**Instruction**
Rewrite everything from the line containing "collection date: 1973-03-10" down to the line containing "scientific name: Solanum bahamense", with "collectors" changed to "collected by" and everything else left as it is. Give only those lines.

**Excerpted records**
• • • •

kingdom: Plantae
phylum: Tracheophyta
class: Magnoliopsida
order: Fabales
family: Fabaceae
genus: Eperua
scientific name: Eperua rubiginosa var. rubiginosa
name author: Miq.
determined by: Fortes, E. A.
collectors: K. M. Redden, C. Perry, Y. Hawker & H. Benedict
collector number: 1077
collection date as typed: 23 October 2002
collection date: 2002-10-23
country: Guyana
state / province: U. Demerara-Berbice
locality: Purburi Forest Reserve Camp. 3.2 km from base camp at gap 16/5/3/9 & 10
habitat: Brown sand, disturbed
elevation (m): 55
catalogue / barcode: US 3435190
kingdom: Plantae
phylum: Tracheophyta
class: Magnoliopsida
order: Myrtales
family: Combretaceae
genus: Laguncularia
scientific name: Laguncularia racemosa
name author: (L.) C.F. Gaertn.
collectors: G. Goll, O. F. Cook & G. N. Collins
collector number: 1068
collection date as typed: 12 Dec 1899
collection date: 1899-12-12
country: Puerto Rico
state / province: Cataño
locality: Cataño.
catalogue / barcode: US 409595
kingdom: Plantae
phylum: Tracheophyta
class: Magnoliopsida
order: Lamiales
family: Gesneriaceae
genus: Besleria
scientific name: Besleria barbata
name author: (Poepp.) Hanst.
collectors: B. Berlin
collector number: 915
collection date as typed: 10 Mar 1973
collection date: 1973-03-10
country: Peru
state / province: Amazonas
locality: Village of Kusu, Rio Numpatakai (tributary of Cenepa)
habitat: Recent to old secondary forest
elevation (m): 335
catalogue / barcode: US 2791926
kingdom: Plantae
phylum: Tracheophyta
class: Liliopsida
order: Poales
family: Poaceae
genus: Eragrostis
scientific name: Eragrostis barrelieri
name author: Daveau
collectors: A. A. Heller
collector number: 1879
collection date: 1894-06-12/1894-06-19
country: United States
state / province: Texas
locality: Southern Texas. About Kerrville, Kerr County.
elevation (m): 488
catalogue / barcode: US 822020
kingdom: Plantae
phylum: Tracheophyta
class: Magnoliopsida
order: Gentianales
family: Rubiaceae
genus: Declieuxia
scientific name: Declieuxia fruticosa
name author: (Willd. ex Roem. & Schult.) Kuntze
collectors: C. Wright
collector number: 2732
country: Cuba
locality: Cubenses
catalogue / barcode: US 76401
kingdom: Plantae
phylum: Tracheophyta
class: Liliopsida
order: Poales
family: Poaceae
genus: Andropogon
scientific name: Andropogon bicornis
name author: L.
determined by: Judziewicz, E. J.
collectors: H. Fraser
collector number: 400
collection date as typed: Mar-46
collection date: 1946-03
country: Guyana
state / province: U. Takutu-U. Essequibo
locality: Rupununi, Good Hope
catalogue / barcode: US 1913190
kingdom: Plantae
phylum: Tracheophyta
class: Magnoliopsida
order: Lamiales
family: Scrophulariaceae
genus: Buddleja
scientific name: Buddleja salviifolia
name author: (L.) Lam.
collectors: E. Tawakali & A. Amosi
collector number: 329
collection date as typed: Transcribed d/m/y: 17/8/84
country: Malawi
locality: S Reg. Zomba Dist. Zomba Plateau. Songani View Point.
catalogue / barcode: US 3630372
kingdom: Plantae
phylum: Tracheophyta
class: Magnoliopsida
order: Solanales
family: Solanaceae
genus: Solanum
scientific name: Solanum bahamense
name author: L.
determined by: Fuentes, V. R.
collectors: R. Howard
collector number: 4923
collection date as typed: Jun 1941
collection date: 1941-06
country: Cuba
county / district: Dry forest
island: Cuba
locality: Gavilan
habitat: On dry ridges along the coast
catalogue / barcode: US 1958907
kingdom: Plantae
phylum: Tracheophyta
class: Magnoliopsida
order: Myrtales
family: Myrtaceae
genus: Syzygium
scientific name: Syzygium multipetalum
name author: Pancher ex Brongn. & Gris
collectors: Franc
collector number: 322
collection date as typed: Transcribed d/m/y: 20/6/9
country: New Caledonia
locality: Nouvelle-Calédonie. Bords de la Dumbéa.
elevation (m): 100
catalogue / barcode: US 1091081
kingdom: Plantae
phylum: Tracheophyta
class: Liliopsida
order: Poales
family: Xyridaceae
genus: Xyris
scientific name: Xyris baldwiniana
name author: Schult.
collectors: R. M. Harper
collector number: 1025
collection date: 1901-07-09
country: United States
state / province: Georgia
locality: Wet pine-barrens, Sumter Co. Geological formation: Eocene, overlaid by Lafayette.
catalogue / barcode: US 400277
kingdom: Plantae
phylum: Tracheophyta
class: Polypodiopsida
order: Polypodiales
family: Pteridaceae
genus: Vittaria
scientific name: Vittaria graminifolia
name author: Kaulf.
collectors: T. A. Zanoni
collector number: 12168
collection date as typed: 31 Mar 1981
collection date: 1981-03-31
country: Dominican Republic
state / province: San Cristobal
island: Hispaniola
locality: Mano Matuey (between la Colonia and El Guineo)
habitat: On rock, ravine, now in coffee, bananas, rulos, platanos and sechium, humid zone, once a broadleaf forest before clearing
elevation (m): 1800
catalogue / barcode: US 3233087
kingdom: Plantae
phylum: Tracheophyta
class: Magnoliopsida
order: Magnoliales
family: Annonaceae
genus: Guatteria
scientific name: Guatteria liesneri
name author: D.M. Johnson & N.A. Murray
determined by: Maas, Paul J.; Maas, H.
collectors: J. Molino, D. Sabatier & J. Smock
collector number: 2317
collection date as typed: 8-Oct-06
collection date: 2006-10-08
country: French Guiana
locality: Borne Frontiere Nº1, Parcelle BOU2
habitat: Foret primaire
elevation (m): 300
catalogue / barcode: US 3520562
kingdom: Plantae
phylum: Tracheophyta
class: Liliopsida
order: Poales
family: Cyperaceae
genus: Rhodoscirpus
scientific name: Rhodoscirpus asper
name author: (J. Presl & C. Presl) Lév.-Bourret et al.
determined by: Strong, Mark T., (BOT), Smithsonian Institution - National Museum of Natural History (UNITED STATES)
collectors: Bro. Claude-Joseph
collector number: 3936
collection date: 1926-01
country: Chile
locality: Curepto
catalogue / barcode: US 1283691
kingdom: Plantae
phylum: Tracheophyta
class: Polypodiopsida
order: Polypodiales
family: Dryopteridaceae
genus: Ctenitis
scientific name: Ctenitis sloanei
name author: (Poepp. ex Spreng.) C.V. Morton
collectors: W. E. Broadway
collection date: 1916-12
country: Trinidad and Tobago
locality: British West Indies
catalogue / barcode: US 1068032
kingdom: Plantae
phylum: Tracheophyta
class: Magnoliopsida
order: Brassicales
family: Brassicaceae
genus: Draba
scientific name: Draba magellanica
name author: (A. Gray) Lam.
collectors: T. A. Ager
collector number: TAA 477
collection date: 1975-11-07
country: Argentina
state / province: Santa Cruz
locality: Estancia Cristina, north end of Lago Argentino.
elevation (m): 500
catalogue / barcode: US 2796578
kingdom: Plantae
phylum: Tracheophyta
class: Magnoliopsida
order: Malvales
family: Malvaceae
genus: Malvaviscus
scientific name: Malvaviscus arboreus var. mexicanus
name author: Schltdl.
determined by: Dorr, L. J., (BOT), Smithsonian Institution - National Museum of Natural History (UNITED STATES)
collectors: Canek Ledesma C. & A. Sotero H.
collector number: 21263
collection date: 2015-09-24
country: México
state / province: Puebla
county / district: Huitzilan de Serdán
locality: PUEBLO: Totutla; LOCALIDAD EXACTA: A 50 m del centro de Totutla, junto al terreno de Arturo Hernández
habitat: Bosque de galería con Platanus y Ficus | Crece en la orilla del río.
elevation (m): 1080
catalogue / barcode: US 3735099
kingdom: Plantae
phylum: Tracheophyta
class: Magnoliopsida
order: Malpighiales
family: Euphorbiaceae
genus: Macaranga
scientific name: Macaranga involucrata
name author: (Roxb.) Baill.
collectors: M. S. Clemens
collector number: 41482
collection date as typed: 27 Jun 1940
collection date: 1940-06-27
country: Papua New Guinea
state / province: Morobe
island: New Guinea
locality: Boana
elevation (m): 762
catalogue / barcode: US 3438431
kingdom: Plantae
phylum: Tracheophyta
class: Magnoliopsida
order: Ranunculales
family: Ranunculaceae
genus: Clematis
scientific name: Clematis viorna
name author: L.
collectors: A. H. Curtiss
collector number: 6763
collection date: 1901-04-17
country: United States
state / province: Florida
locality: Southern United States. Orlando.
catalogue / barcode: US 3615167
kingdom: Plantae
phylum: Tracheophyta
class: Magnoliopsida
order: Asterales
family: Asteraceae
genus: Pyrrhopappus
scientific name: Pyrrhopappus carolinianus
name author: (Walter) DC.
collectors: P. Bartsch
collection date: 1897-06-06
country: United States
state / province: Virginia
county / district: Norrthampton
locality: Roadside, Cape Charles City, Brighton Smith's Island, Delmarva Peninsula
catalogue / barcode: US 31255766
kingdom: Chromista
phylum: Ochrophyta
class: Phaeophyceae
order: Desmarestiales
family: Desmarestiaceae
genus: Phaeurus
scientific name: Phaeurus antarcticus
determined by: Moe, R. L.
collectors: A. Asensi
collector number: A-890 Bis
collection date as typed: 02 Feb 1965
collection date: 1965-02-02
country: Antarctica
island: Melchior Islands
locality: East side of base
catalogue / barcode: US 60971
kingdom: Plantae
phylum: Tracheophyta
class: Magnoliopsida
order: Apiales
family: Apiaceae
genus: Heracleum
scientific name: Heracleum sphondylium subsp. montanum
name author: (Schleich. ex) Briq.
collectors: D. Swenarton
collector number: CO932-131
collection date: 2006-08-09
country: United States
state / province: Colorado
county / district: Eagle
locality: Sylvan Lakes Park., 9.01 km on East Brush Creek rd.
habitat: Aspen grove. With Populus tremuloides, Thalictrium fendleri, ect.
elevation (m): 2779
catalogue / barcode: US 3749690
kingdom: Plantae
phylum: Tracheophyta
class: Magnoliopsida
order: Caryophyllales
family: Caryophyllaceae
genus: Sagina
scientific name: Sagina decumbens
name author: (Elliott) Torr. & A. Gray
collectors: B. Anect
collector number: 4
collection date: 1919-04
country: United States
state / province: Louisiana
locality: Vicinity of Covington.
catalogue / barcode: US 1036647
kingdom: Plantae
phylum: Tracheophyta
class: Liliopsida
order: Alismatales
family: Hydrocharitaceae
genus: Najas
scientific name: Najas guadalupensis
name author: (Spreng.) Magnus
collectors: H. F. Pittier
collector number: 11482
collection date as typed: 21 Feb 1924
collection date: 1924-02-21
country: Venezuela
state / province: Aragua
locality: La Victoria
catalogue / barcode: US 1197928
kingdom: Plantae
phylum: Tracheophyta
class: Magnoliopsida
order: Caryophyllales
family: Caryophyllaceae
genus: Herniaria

• • • •

**Exercise solution**
collection date: 1973-03-10
country: Peru
state / province: Amazonas
locality: Village of Kusu, Rio Numpatakai (tributary of Cenepa)
habitat: Recent to old secondary forest
elevation (m): 335
catalogue / barcode: US 2791926
kingdom: Plantae
phylum: Tracheophyta
class: Liliopsida
order: Poales
family: Poaceae
genus: Eragrostis
scientific name: Eragrostis barrelieri
name author: Daveau
collected by: A. A. Heller
collector number: 1879
collection date: 1894-06-12/1894-06-19
country: United States
state / province: Texas
locality: Southern Texas. About Kerrville, Kerr County.
elevation (m): 488
catalogue / barcode: US 822020
kingdom: Plantae
phylum: Tracheophyta
class: Magnoliopsida
order: Gentianales
family: Rubiaceae
genus: Declieuxia
scientific name: Declieuxia fruticosa
name author: (Willd. ex Roem. & Schult.) Kuntze
collected by: C. Wright
collector number: 2732
country: Cuba
locality: Cubenses
catalogue / barcode: US 76401
kingdom: Plantae
phylum: Tracheophyta
class: Liliopsida
order: Poales
family: Poaceae
genus: Andropogon
scientific name: Andropogon bicornis
name author: L.
determined by: Judziewicz, E. J.
collected by: H. Fraser
collector number: 400
collection date as typed: Mar-46
collection date: 1946-03
country: Guyana
state / province: U. Takutu-U. Essequibo
locality: Rupununi, Good Hope
catalogue / barcode: US 1913190
kingdom: Plantae
phylum: Tracheophyta
class: Magnoliopsida
order: Lamiales
family: Scrophulariaceae
genus: Buddleja
scientific name: Buddleja salviifolia
name author: (L.) Lam.
collected by: E. Tawakali & A. Amosi
collector number: 329
collection date as typed: Transcribed d/m/y: 17/8/84
country: Malawi
locality: S Reg. Zomba Dist. Zomba Plateau. Songani View Point.
catalogue / barcode: US 3630372
kingdom: Plantae
phylum: Tracheophyta
class: Magnoliopsida
order: Solanales
family: Solanaceae
genus: Solanum
scientific name: Solanum bahamense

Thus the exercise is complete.